* begin QUOTED TEXT *

Podlasly uses the past tense but for the communities near the proposed Ring of Fire development, and those currently fighting for land rights across South America, the imposition appears to continue, energy transition or none.
Indeed, without a habitable, self-regulating climate – a liveable planet – an electric car is not much use.
New mining standard to safeguard indigenous rights
“We’re seeing so much activity,” says Aimee Boulanger, executive director of the Initiative for Responsible Mining Assurance (IRMA), speaking about the level of interest from companies involved in sectors needed to fuel the energy transition. The organisation, founded in 2006 by a coalition of non-governmental organisations (NGOs), businesses, affected communities, mining companies and labour unions, provides third-party verification and certification against a standard that assesses mines for their social and environmental responsibility. Boulanger describes IRMA as “the globe’s most comprehensive (assessment programme) by breadth of issues”, with a “rigorous definition” of what constitutes environmental and socially responsible mining.
IRMA was initially led by the jewellery sector, particularly Tiffany & Co, followed by the electronics industry, including Fairphone and Microsoft. But now, Boulanger says, automakers and energy companies are playing a leading role
BMW joined IRMA two years ago, and Daimler (which makes Mercedes), Ford Motor Company and General Motors have followed suit. Wind energy firm Orsted, Anglo American, and lithium miner Albemarle are also members.

* end QUOTED TEXT *
* begin DATA RECORDS *

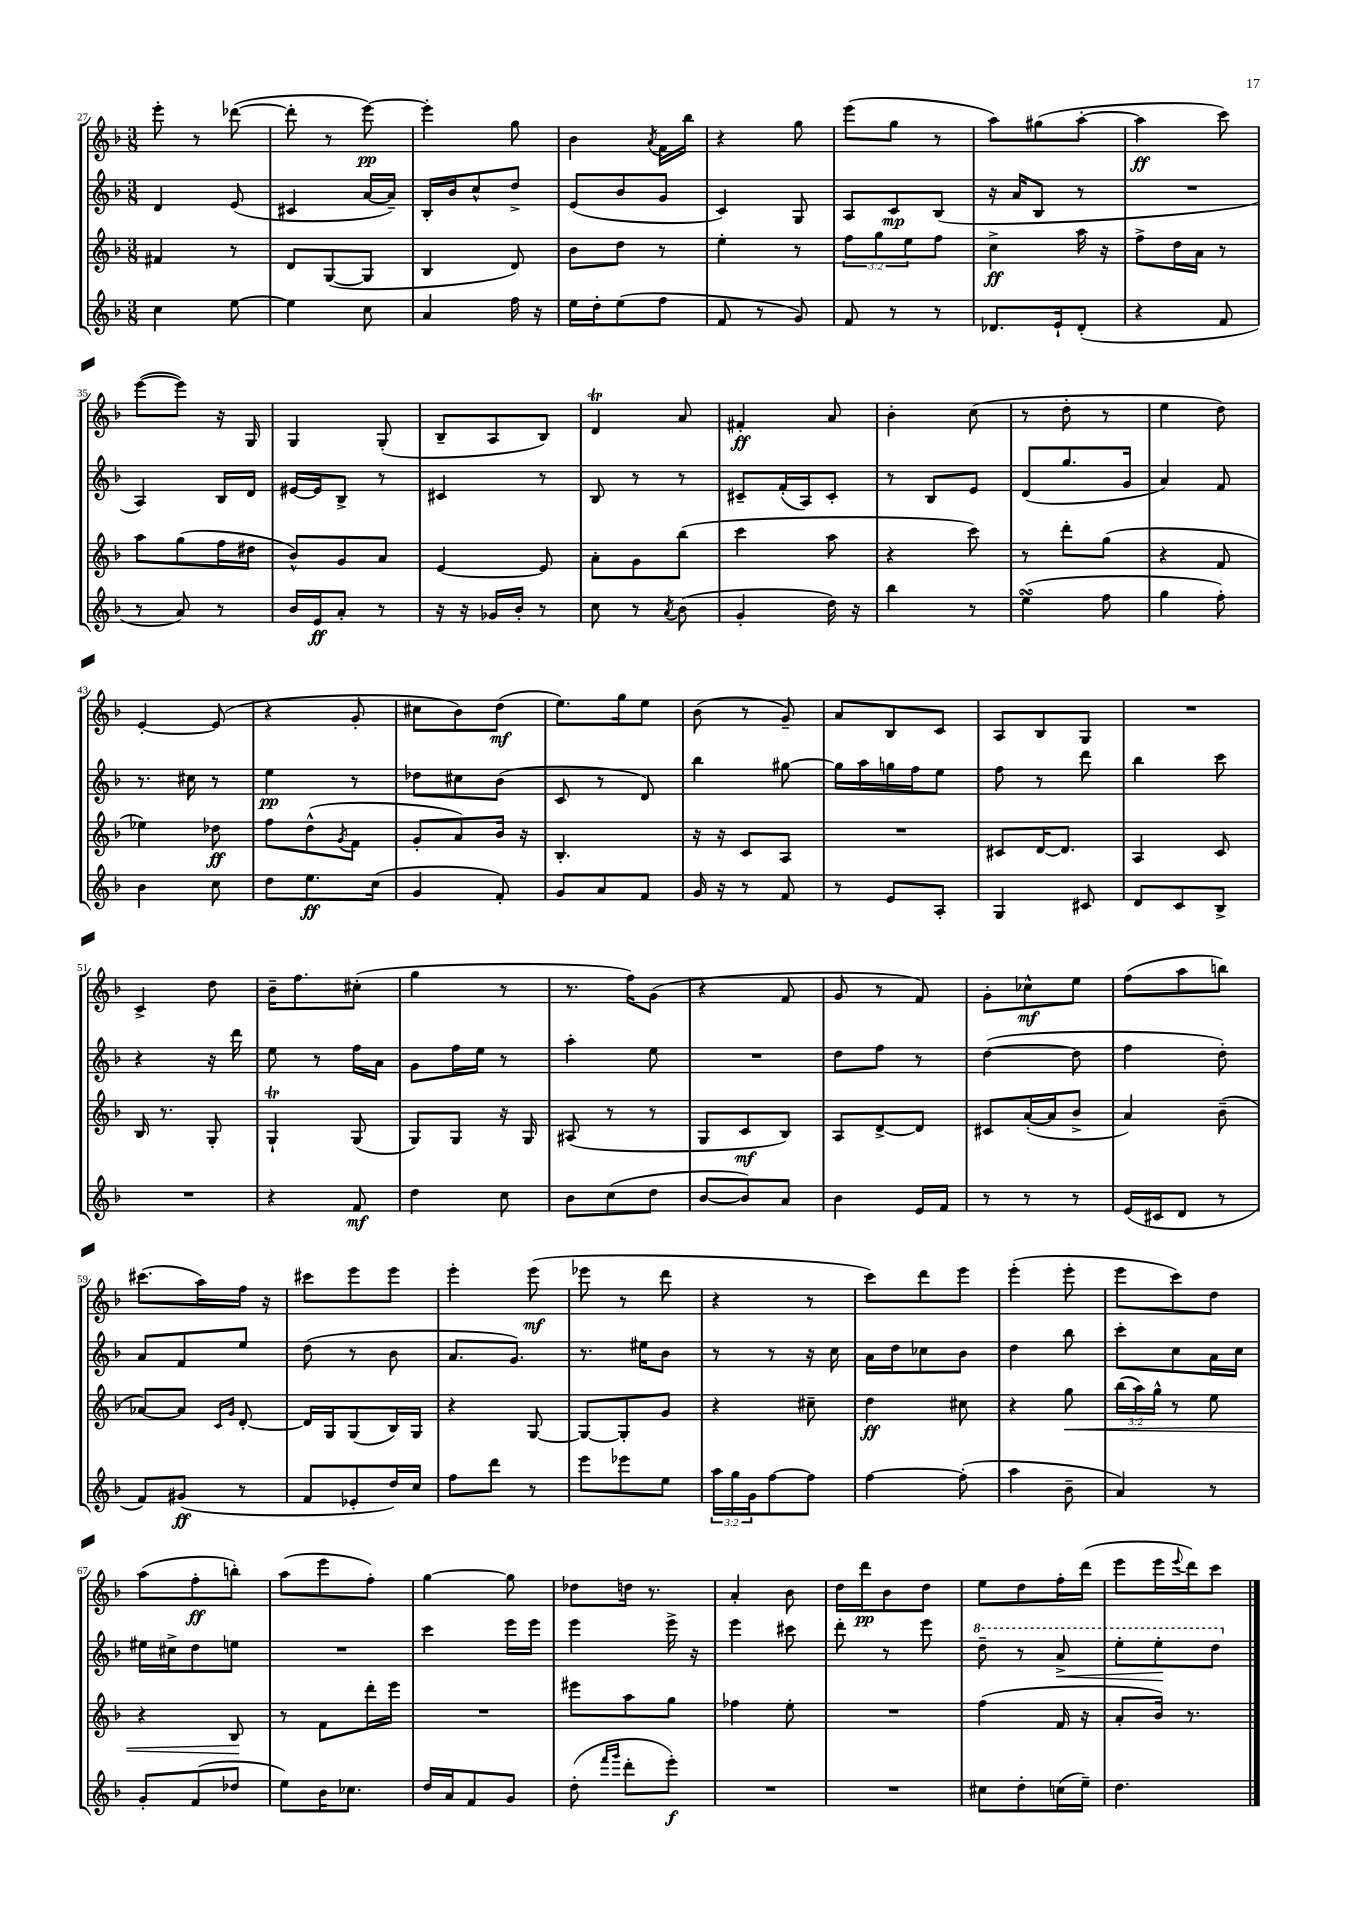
<<
\new StaffGroup <<
\new Staff = "s0" {
    \clef treble \key f \major \numericTimeSignature \time 3/8
    e'''8-. r8 des'''8~( |
    des'''8-. r8 e'''8~\pp) |
    e'''4-. g''8 |
    bes'4 \acciaccatura { a'8 } f'16 bes''16 |
    r4 g''8 |
    e'''8( g''8 r8 |
    a''8) gis''8( a''8~-. |
    a''4\ff c'''8) |
    e'''8~( e'''8) r16 g16 |
    g4 g8-.( |
    bes8-- a8 bes8) |
    d'4\trill a'8 |
    fis'4-.\ff a'8 |
    bes'4-. c''8( |
    r8 d''8-. r8 |
    e''4 d''8) |
    e'4~-. e'8( |
    r4 g'8-. |
    cis''8 bes'8) d''8\mf( |
    e''8.) g''16 e''8 |
    bes'8( r8 g'8--) |
    a'8 bes8 c'8 |
    a8 bes8 g8 |
    R4. |
    c'4-> d''8 |
    bes'16-- f''8. cis''8-.( |
    g''4 r8 |
    r8. f''16) g'8( |
    r4 f'8 |
    g'8 r8 f'8) |
    g'8-. ces''8-^\mf e''8 |
    f''8( a''8 b''8) |
    cis'''8.( a''16) f''16 r16 |
    cis'''8 e'''8 e'''8 |
    e'''4-. e'''8\mf( |
    ees'''8 r8 d'''8 |
    r4 r8 |
    c'''8) d'''8 e'''8 |
    e'''4-.( e'''8-. |
    e'''8 c'''8) d''8 |
    a''8( f''8-.\ff b''8-.) |
    a''8( e'''8 f''8-.) |
    g''4~ g''8 |
    des''8 d''16 r8. |
    a'4-. bes'8 |
    d''16 d'''16\pp bes'8 d''8 |
    e''8 d''8 f''16-. d'''16( |
    e'''8 e'''16 \appoggiatura { e'''8 } d'''16) c'''8 \bar "|." |
}
\new Staff = "s1" {
    \clef treble \key f \major \numericTimeSignature \time 3/8
    d'4 e'8( |
    cis'4 a'16~ a'16--) |
    bes16-. bes'16 c''8-^ d''8-> |
    e'8( bes'8 g'8 |
    c'4) g8 |
    a8 c'8\mp bes8( |
    r16 a'16 bes8 r8 |
    R4. |
    a4) bes16 d'16 |
    eis'16~ eis'16 bes8-> r8 |
    cis'4 r8 |
    bes8 r8 r8 |
    cis'8-- f'16-.( a16) cis'8-. |
    r8 bes8 e'8 |
    d'8( g''8. g'16 |
    a'4) f'8 |
    r8. cis''16 r8 |
    e''4\pp r8 |
    des''8 cis''8 bes'8( |
    c'8 r8 d'8) |
    bes''4 gis''8~ |
    gis''16 a''16 g''16 f''16 e''8 |
    f''8 r8 d'''8 |
    bes''4 c'''8 |
    r4 r16 d'''16 |
    e''8 r8 f''16 a'16 |
    g'8 f''16 e''16 r8 |
    a''4-. e''8 |
    R4. |
    d''8 f''8 r8 |
    d''4~( d''8 |
    f''4 d''8-.) |
    a'8 f'8 e''8 |
    d''8( r8 bes'8 |
    a'8. g'8.) |
    r8. eis''16 bes'8 |
    r8 r8 r16 c''16 |
    a'16 d''16 ces''8 bes'8 |
    d''4 bes''8 |
    c'''8-. c''8 a'16 c''16 |
    eis''16 cis''16-> d''8 e''8 |
    R4. |
    c'''4 e'''16 e'''16 |
    e'''4 e'''16-> r16 |
    e'''4 cis'''8 |
    d'''8-. r8 e'''8 |
    \ottava #1 d'''8-- r8 a''8->\< |
    e'''8-. e'''8-.\! d'''8 \ottava #0 \bar "|." |
}
\new Staff = "s2" {
    \clef treble \key f \major \numericTimeSignature \time 3/8 \override Staff.TupletNumber.text = #tuplet-number::calc-fraction-text
    fis'4 r8 |
    d'8 g8~( g8 |
    bes4 d'8) |
    bes'8 d''8 r8 |
    e''4-. r8 |
    \tuplet 3/2 { f''8 g''8 e''8 } f''8 |
    c''4->\ff a''16 r16 |
    f''8-> d''16 a'16 r8 |
    a''8 g''8( f''16 dis''16 |
    bes'8-^) g'8 a'8 |
    e'4~ e'8 |
    a'8-. g'8 bes''8( |
    c'''4 a''8 |
    r4 c'''8) |
    r8 d'''8-. g''8( |
    r4 f'8 |
    ees''4) des''8\ff |
    f''8 d''8-^( \acciaccatura { g'8 } f'8 |
    g'8-. a'8) bes'16 r16 |
    bes4.-. |
    r16 r16 c'8 a8 |
    R4. |
    cis'8 d'16~ d'8. |
    a4 c'8 |
    bes16 r8. g8-. |
    g4-!\trill g8( |
    g8) g8 r16 g16 |
    ais8( r8 r8 |
    g8 c'8\mf bes8) |
    a8 d'8~-> d'8 |
    cis'8 a'16~-.( a'16 bes'8-> |
    a'4) bes'8--( |
    aes'8~) aes'8 \grace { c'16 g'16 } d'8~-. |
    d'16 g16 g8( bes16) g16 |
    r4 g8~ |
    g8~ g8-. g'8 |
    r4 cis''8-- |
    d''4\ff cis''8 |
    r4 g''8\< |
    \tuplet 3/2 { bes''16( a''16) g''16-^ } r8 e''8 |
    r4 bes8\! |
    r8 f'8 d'''16-. e'''16 |
    R4. |
    eis'''8 a''8 g''8 |
    fes''4 e''8-. |
    R4. |
    f''4( f'16 r16 |
    a'8-. bes'16) r8. \bar "|." |
}
\new Staff = "s3" {
    \clef treble \key f \major \numericTimeSignature \time 3/8 \override Staff.TupletNumber.text = #tuplet-number::calc-fraction-text
    c''4 e''8~ |
    e''4 c''8 |
    a'4 f''16 r16 |
    e''16 d''16-. e''8( f''8 |
    f'8 r8 g'8) |
    f'8 r8 r8 |
    des'8. e'16-! des'8-.( |
    r4 f'8 |
    r8 a'8) r8 |
    bes'16 e'16\ff a'8-. r8 |
    r16 r16 ges'16 bes'16-. r8 |
    c''8 r8 \acciaccatura { a'8 } bes'8( |
    g'4-. d''16) r16 |
    bes''4 r8 |
    e''4\turn( f''8 |
    g''4 f''8-.) |
    bes'4 c''8 |
    d''8 e''8.\ff c''16( |
    g'4 f'8-.) |
    g'8 a'8 f'8 |
    g'16 r16 r8 f'8 |
    r8 e'8 a8-. |
    g4 cis'8 |
    d'8 c'8 bes8-> |
    R4. |
    r4 f'8\mf |
    d''4 c''8 |
    bes'8 c''8( d''8 |
    bes'8~ bes'8) a'8 |
    bes'4 e'16 f'16 |
    r8 r8 r8 |
    e'16( cis'16 d'8 r8 |
    f'8) gis'8\ff( r8 |
    f'8 ees'8-. d''16) c''16 |
    f''8 d'''8 r8 |
    e'''8 ees'''8 e''8 |
    \tuplet 3/2 { a''16 g''16 g'16 } f''8~ f''8 |
    f''4~ f''8-.( |
    a''4 bes'8-- |
    a'4) r8 |
    g'8-. f'8( des''8 |
    e''8) bes'16 ces''8. |
    d''16 a'16 f'8 g'8 |
    d''8-.( \grace { f'''16 g'''16 } d'''8-. e'''8-.\f) |
    R4. |
    R4. |
    cis''8 d''8-. c''16( e''16--) |
    d''4. \bar "|." |
}
>>
>>
\layout { \context { \Score currentBarNumber = #27 } }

* end DATA RECORDS *

- _OBJECTIVES_
(a) Summarize the passage on responsible mining in two sentences.
(b) According to the passage on responsible mining, in what year was IRMA founded?
(c) Extend the passage on responsible mining from its last sentence.
The material plays no part in this exercise.

- _EXERCISE ANSWERS_
(a) The Initiative for Responsible Mining Assurance (IRMA), founded in 2006 by a coalition that includes NGOs, businesses, affected communities, mining companies and labour unions, provides third-party verification and certification against a standard that assesses mines for their social and environmental responsibility. The jewellery sector led it at first, followed by the electronics industry, but automakers and energy companies such as BMW, Daimler, Ford Motor Company, General Motors and Orsted now play a leading role.

(b) 2006

(c)
“The auto sector coming in with this attention on electric vehicles, and now energy sector companies too – this has completely changed the whole discussion, because they buy the volumes.”
While IRMA primarily assesses mines that are already in operation, they are acutely aware that prior and informed consent should be obtained from affected indigenous groups well before ground is broken. Two of their 12 board members come from indigenous rights organisations and a further two represent NGOs Human Rights Watch and Earthworks.
In this vein, IRMA is in the process of developing an “IRMA-ready” standard, which would help companies assess whether a proposed project would meet high standards were it to go ahead. Questions would include those around FPIC, if the mine was designed for closure once it reached end of life, and impacts on water and wildlife, says Boulanger.
The standard is currently out for public review, originally scheduled to last 60 days, but now extended for five months, due to the complexity of what’s at stake. One of the challenges is around ensuring that an ‘IRMA-ready’ mine would continue to uphold all the high standards it said it would adhere to, once in operations. Indeed, says Boulanger, “How do you audit a promise?”
Sarah LaBrecque is a freelance writer who splits her time between Ottawa, Canada, and Hertfordshire. She writes about sustainable business and ethical living for publications such as the Guardian, Positive News, and for a range of B2B clients.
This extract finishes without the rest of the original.